**THE PROBLEM**
Please write out all of the records below exactly as they appear.
##### DATASET EXTRACT #####
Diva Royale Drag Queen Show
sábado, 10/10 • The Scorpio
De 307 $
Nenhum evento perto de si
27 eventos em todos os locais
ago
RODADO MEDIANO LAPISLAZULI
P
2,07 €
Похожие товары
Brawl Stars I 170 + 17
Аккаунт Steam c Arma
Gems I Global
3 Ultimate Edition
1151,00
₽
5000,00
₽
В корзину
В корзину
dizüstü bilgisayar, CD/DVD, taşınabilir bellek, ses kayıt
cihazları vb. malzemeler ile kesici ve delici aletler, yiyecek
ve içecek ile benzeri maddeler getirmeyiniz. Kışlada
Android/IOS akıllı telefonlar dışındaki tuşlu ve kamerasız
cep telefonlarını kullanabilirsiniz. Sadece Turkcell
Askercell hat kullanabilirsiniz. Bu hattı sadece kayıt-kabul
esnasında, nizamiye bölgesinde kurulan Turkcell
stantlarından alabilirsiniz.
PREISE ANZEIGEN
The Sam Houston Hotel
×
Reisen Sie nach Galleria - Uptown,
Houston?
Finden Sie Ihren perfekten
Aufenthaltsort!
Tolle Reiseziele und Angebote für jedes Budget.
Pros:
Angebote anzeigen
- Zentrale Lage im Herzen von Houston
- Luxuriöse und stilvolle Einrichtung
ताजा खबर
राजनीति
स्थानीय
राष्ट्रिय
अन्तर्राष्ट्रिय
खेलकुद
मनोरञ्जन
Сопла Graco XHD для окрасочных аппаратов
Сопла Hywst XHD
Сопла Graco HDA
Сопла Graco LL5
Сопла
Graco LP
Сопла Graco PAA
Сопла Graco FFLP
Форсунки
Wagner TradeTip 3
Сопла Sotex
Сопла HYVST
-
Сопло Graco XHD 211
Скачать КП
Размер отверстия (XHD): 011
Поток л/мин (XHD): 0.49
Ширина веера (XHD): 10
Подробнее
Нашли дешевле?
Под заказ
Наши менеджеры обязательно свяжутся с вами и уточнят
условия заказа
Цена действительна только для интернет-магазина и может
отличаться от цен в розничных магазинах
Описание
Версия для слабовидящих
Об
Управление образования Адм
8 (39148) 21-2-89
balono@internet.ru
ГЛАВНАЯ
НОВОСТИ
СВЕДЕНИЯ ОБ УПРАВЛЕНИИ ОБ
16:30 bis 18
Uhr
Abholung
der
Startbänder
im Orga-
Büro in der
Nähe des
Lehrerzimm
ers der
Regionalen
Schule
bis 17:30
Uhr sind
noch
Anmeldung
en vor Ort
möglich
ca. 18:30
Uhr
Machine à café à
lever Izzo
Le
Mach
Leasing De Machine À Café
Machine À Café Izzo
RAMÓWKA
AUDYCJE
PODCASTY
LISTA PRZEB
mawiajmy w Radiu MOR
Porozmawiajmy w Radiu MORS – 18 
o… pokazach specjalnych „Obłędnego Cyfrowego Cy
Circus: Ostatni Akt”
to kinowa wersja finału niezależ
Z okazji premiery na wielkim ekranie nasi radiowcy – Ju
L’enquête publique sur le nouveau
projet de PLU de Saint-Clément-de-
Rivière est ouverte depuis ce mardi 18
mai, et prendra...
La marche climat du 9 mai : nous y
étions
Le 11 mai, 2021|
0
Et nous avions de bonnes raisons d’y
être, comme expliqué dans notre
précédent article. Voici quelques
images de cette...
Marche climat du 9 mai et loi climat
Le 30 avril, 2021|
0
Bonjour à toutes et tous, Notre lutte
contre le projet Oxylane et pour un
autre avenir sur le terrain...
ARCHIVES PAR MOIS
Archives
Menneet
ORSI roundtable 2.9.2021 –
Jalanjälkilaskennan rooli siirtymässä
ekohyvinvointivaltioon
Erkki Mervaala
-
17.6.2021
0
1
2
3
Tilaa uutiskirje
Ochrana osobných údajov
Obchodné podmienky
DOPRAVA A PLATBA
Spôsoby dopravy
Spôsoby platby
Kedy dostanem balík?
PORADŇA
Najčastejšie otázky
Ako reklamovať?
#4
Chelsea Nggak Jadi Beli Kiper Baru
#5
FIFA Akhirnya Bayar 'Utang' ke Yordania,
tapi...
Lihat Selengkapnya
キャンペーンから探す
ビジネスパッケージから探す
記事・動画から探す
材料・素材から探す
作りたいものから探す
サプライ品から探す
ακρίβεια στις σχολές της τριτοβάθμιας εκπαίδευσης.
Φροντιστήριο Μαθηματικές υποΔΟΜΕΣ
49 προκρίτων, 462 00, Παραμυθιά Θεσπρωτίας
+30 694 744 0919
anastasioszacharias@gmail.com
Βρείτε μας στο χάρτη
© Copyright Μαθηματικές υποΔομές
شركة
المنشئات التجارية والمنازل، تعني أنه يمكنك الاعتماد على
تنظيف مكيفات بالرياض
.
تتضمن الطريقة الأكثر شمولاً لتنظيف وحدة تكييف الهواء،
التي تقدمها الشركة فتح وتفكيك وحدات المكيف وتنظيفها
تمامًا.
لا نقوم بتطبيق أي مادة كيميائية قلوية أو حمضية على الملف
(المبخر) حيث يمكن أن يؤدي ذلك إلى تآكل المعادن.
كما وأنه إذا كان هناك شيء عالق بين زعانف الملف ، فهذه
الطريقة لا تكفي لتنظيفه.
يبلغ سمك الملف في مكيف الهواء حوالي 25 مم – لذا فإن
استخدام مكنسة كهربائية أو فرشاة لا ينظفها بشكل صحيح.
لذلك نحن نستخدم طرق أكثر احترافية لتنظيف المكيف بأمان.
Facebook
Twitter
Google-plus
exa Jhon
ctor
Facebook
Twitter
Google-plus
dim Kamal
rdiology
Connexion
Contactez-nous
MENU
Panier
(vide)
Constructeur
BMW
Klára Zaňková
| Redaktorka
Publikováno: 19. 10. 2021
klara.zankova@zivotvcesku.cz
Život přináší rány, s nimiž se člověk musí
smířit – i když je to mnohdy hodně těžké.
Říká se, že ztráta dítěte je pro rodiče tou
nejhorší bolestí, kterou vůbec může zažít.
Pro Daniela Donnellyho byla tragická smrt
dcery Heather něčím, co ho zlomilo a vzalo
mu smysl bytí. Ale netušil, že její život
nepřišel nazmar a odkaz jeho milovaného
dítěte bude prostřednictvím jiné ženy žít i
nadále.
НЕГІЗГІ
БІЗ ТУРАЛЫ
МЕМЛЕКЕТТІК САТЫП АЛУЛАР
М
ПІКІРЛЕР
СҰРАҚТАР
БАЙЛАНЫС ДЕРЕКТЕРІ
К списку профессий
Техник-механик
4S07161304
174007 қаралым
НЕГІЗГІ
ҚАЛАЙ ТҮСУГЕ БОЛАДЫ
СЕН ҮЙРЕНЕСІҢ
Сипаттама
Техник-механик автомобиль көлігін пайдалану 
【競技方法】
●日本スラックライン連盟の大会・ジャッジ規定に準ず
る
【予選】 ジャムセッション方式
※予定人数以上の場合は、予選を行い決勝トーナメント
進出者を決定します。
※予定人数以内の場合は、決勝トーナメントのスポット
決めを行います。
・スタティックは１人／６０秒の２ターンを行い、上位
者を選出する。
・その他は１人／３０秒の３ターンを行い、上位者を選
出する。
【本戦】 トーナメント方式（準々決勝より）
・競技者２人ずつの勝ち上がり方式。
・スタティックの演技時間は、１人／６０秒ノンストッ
#####
**TASK OUTPUT**
Diva Royale Drag Queen Show
sábado, 10/10 • The Scorpio
De 307 $
Nenhum evento perto de si
27 eventos em todos os locais
ago
RODADO MEDIANO LAPISLAZULI
P
2,07 €
Похожие товары
Brawl Stars I 170 + 17
Аккаунт Steam c Arma
Gems I Global
3 Ultimate Edition
1151,00
₽
5000,00
₽
В корзину
В корзину
dizüstü bilgisayar, CD/DVD, taşınabilir bellek, ses kayıt
cihazları vb. malzemeler ile kesici ve delici aletler, yiyecek
ve içecek ile benzeri maddeler getirmeyiniz. Kışlada
Android/IOS akıllı telefonlar dışındaki tuşlu ve kamerasız
cep telefonlarını kullanabilirsiniz. Sadece Turkcell
Askercell hat kullanabilirsiniz. Bu hattı sadece kayıt-kabul
esnasında, nizamiye bölgesinde kurulan Turkcell
stantlarından alabilirsiniz.
PREISE ANZEIGEN
The Sam Houston Hotel
×
Reisen Sie nach Galleria - Uptown,
Houston?
Finden Sie Ihren perfekten
Aufenthaltsort!
Tolle Reiseziele und Angebote für jedes Budget.
Pros:
Angebote anzeigen
- Zentrale Lage im Herzen von Houston
- Luxuriöse und stilvolle Einrichtung
ताजा खबर
राजनीति
स्थानीय
राष्ट्रिय
अन्तर्राष्ट्रिय
खेलकुद
मनोरञ्जन
Сопла Graco XHD для окрасочных аппаратов
Сопла Hywst XHD
Сопла Graco HDA
Сопла Graco LL5
Сопла
Graco LP
Сопла Graco PAA
Сопла Graco FFLP
Форсунки
Wagner TradeTip 3
Сопла Sotex
Сопла HYVST
-
Сопло Graco XHD 211
Скачать КП
Размер отверстия (XHD): 011
Поток л/мин (XHD): 0.49
Ширина веера (XHD): 10
Подробнее
Нашли дешевле?
Под заказ
Наши менеджеры обязательно свяжутся с вами и уточнят
условия заказа
Цена действительна только для интернет-магазина и может
отличаться от цен в розничных магазинах
Описание
Версия для слабовидящих
Об
Управление образования Адм
8 (39148) 21-2-89
balono@internet.ru
ГЛАВНАЯ
НОВОСТИ
СВЕДЕНИЯ ОБ УПРАВЛЕНИИ ОБ
16:30 bis 18
Uhr
Abholung
der
Startbänder
im Orga-
Büro in der
Nähe des
Lehrerzimm
ers der
Regionalen
Schule
bis 17:30
Uhr sind
noch
Anmeldung
en vor Ort
möglich
ca. 18:30
Uhr
Machine à café à
lever Izzo
Le
Mach
Leasing De Machine À Café
Machine À Café Izzo
RAMÓWKA
AUDYCJE
PODCASTY
LISTA PRZEB
mawiajmy w Radiu MOR
Porozmawiajmy w Radiu MORS – 18 
o… pokazach specjalnych „Obłędnego Cyfrowego Cy
Circus: Ostatni Akt”
to kinowa wersja finału niezależ
Z okazji premiery na wielkim ekranie nasi radiowcy – Ju
L’enquête publique sur le nouveau
projet de PLU de Saint-Clément-de-
Rivière est ouverte depuis ce mardi 18
mai, et prendra...
La marche climat du 9 mai : nous y
étions
Le 11 mai, 2021|
0
Et nous avions de bonnes raisons d’y
être, comme expliqué dans notre
précédent article. Voici quelques
images de cette...
Marche climat du 9 mai et loi climat
Le 30 avril, 2021|
0
Bonjour à toutes et tous, Notre lutte
contre le projet Oxylane et pour un
autre avenir sur le terrain...
ARCHIVES PAR MOIS
Archives
Menneet
ORSI roundtable 2.9.2021 –
Jalanjälkilaskennan rooli siirtymässä
ekohyvinvointivaltioon
Erkki Mervaala
-
17.6.2021
0
1
2
3
Tilaa uutiskirje
Ochrana osobných údajov
Obchodné podmienky
DOPRAVA A PLATBA
Spôsoby dopravy
Spôsoby platby
Kedy dostanem balík?
PORADŇA
Najčastejšie otázky
Ako reklamovať?
#4
Chelsea Nggak Jadi Beli Kiper Baru
#5
FIFA Akhirnya Bayar 'Utang' ke Yordania,
tapi...
Lihat Selengkapnya
キャンペーンから探す
ビジネスパッケージから探す
記事・動画から探す
材料・素材から探す
作りたいものから探す
サプライ品から探す
ακρίβεια στις σχολές της τριτοβάθμιας εκπαίδευσης.
Φροντιστήριο Μαθηματικές υποΔΟΜΕΣ
49 προκρίτων, 462 00, Παραμυθιά Θεσπρωτίας
+30 694 744 0919
anastasioszacharias@gmail.com
Βρείτε μας στο χάρτη
© Copyright Μαθηματικές υποΔομές
شركة
المنشئات التجارية والمنازل، تعني أنه يمكنك الاعتماد على
تنظيف مكيفات بالرياض
.
تتضمن الطريقة الأكثر شمولاً لتنظيف وحدة تكييف الهواء،
التي تقدمها الشركة فتح وتفكيك وحدات المكيف وتنظيفها
تمامًا.
لا نقوم بتطبيق أي مادة كيميائية قلوية أو حمضية على الملف
(المبخر) حيث يمكن أن يؤدي ذلك إلى تآكل المعادن.
كما وأنه إذا كان هناك شيء عالق بين زعانف الملف ، فهذه
الطريقة لا تكفي لتنظيفه.
يبلغ سمك الملف في مكيف الهواء حوالي 25 مم – لذا فإن
استخدام مكنسة كهربائية أو فرشاة لا ينظفها بشكل صحيح.
لذلك نحن نستخدم طرق أكثر احترافية لتنظيف المكيف بأمان.
Facebook
Twitter
Google-plus
exa Jhon
ctor
Facebook
Twitter
Google-plus
dim Kamal
rdiology
Connexion
Contactez-nous
MENU
Panier
(vide)
Constructeur
BMW
Klára Zaňková
| Redaktorka
Publikováno: 19. 10. 2021
klara.zankova@zivotvcesku.cz
Život přináší rány, s nimiž se člověk musí
smířit – i když je to mnohdy hodně těžké.
Říká se, že ztráta dítěte je pro rodiče tou
nejhorší bolestí, kterou vůbec může zažít.
Pro Daniela Donnellyho byla tragická smrt
dcery Heather něčím, co ho zlomilo a vzalo
mu smysl bytí. Ale netušil, že její život
nepřišel nazmar a odkaz jeho milovaného
dítěte bude prostřednictvím jiné ženy žít i
nadále.
НЕГІЗГІ
БІЗ ТУРАЛЫ
МЕМЛЕКЕТТІК САТЫП АЛУЛАР
М
ПІКІРЛЕР
СҰРАҚТАР
БАЙЛАНЫС ДЕРЕКТЕРІ
К списку профессий
Техник-механик
4S07161304
174007 қаралым
НЕГІЗГІ
ҚАЛАЙ ТҮСУГЕ БОЛАДЫ
СЕН ҮЙРЕНЕСІҢ
Сипаттама
Техник-механик автомобиль көлігін пайдалану 
【競技方法】
●日本スラックライン連盟の大会・ジャッジ規定に準ず
る
【予選】 ジャムセッション方式
※予定人数以上の場合は、予選を行い決勝トーナメント
進出者を決定します。
※予定人数以内の場合は、決勝トーナメントのスポット
決めを行います。
・スタティックは１人／６０秒の２ターンを行い、上位
者を選出する。
・その他は１人／３０秒の３ターンを行い、上位者を選
出する。
【本戦】 トーナメント方式（準々決勝より）
・競技者２人ずつの勝ち上がり方式。
・スタティックの演技時間は、１人／６０秒ノンストッ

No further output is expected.